3. By The Court.--The order of the Court is that the appeal is allowed with costs; the decision of this Court and of the lower appellate Court set aside with costs, and that of the Court of first instance is restored. We extend the time for payment of the mortgage money up to the 10th of September next.

[1] The judgment in this case was as follows:

Burkitt, J.

In my opinion the decision of the Additional Judge in this case cannot be supported. I entirely dissent from the novel and extraordinary doctrine laid down by the Additional Judge that, if an occupancy tenant lends money to his landlord and takes from his landlord a mortgage of an area of land, which includes his own occupancy holding, he thereupon ceases to be an occupancy tenant under some novel doctrine of merger, apparently invented for this case. If this doctrine were affirmed, the result would be that the occupancy tenant referred to would be in a much worse position after his possession as mortgagee had ceased than before. For according to the Additional Judge he would have ceased to be an occupancy tenant. I cannot assent to this doctrine. I see no reason why in such a case the occupancy tenure should be forfeited, and it is the first time I have heard such a doctrine mooted.

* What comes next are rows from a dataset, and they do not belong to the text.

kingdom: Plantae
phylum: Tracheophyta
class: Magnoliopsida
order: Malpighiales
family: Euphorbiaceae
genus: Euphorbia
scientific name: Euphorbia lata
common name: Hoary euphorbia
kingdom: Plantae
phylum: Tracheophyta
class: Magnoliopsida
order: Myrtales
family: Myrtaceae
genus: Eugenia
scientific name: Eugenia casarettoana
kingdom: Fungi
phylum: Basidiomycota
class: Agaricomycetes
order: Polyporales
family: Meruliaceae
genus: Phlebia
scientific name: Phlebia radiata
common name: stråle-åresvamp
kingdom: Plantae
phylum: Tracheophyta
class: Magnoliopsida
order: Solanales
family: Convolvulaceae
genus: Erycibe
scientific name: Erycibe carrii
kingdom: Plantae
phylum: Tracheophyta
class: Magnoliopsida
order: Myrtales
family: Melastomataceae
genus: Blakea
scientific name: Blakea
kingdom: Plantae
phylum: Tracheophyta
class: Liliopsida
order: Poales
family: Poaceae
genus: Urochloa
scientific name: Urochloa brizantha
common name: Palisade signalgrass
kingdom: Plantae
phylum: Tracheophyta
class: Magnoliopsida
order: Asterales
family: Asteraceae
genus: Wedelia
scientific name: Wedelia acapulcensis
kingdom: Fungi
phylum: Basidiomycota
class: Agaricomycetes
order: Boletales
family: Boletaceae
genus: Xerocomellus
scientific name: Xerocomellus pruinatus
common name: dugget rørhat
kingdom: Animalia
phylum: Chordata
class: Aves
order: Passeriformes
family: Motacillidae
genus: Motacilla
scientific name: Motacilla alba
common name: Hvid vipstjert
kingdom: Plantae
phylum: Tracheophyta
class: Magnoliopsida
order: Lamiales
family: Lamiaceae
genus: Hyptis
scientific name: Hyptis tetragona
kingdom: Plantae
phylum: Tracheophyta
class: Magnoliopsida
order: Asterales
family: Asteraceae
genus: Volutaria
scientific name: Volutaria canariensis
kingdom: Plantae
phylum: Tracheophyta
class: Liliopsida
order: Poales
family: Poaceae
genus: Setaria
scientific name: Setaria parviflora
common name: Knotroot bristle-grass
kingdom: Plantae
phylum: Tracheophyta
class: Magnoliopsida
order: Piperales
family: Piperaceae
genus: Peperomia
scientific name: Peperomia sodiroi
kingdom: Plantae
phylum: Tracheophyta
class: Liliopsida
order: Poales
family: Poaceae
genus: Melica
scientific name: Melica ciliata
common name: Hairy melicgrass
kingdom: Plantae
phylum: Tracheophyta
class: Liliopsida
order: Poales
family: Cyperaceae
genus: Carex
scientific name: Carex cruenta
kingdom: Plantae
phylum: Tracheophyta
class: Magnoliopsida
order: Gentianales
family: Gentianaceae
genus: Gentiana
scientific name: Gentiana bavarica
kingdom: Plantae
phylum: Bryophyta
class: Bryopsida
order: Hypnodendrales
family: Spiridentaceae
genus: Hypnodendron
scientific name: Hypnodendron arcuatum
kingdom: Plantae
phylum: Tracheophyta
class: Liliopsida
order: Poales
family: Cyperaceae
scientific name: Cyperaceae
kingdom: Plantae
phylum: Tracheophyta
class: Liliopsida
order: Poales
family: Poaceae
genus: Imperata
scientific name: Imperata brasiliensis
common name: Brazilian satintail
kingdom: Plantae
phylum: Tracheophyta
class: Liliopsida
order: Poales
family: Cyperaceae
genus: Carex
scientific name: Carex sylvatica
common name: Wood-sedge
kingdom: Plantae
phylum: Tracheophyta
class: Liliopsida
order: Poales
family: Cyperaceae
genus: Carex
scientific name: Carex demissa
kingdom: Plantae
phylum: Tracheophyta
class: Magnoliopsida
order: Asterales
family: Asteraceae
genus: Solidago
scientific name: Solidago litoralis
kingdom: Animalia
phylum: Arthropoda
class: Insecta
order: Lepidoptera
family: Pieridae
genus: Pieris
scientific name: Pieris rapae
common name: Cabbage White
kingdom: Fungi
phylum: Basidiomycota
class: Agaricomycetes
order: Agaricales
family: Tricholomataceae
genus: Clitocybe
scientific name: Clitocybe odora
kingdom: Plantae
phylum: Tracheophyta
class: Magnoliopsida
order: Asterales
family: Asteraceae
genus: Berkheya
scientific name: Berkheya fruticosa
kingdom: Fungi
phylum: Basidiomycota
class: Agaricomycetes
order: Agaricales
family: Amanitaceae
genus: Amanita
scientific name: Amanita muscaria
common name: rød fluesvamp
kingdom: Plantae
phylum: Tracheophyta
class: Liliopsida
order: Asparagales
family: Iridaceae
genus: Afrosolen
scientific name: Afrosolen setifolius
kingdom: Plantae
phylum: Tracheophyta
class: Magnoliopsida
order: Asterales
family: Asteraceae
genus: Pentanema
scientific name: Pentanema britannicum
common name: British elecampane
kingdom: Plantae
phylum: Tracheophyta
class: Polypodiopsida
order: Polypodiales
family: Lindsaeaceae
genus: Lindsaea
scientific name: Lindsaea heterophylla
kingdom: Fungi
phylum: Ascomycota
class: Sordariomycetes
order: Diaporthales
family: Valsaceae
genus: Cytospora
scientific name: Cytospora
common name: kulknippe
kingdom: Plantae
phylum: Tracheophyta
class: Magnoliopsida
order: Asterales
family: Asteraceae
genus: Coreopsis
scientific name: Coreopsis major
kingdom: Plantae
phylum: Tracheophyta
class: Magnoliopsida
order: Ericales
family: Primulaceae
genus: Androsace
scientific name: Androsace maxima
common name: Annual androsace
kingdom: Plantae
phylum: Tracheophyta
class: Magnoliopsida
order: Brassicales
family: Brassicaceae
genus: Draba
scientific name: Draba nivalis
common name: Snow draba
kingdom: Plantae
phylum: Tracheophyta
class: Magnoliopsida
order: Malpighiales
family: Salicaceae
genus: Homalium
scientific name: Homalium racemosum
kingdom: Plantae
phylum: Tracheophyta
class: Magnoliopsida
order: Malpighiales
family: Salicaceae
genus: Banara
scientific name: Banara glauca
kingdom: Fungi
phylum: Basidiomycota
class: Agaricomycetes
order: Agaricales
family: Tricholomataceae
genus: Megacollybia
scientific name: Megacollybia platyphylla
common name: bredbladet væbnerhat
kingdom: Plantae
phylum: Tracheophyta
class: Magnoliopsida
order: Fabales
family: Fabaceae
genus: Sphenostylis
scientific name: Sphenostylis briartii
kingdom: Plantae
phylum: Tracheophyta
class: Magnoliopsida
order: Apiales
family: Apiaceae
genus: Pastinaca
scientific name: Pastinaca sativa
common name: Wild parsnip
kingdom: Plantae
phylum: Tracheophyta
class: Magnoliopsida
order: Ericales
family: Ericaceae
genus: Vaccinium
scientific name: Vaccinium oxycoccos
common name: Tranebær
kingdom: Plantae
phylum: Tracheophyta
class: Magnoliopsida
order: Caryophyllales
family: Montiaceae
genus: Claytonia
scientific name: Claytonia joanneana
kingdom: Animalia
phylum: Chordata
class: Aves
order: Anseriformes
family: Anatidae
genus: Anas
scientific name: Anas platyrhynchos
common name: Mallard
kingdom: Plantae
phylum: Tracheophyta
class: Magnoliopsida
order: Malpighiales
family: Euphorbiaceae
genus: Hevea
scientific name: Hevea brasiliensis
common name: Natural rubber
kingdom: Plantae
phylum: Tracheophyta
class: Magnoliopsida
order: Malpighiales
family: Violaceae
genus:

As to the fact that the defendant was an occupancy tenant, there can be no doubt. It is admitted that a suit for his ejectment was dismissed by the Revenue Court on the ground that he was an occupancy tenant. The Additional Judge says he was not. That, however, is not a matter within his cognisance to decide. It is for the rent Court--and rent Court alone--to decide the nature of a tenancy. The rent Court in this case has held that the defendant is an occupancy tenant.

The Courts below have given the plaintiff a decree for redemption on payment of one hundred and thirty rupees. As far as it goes, that decree is right. But there must be this added to it, viz., that as the defendant is an occupancy tenant, the plaintiff on redemption will not be entitled to physical possession by ouster of the defendant.

I allow this appeal as stated above with costs.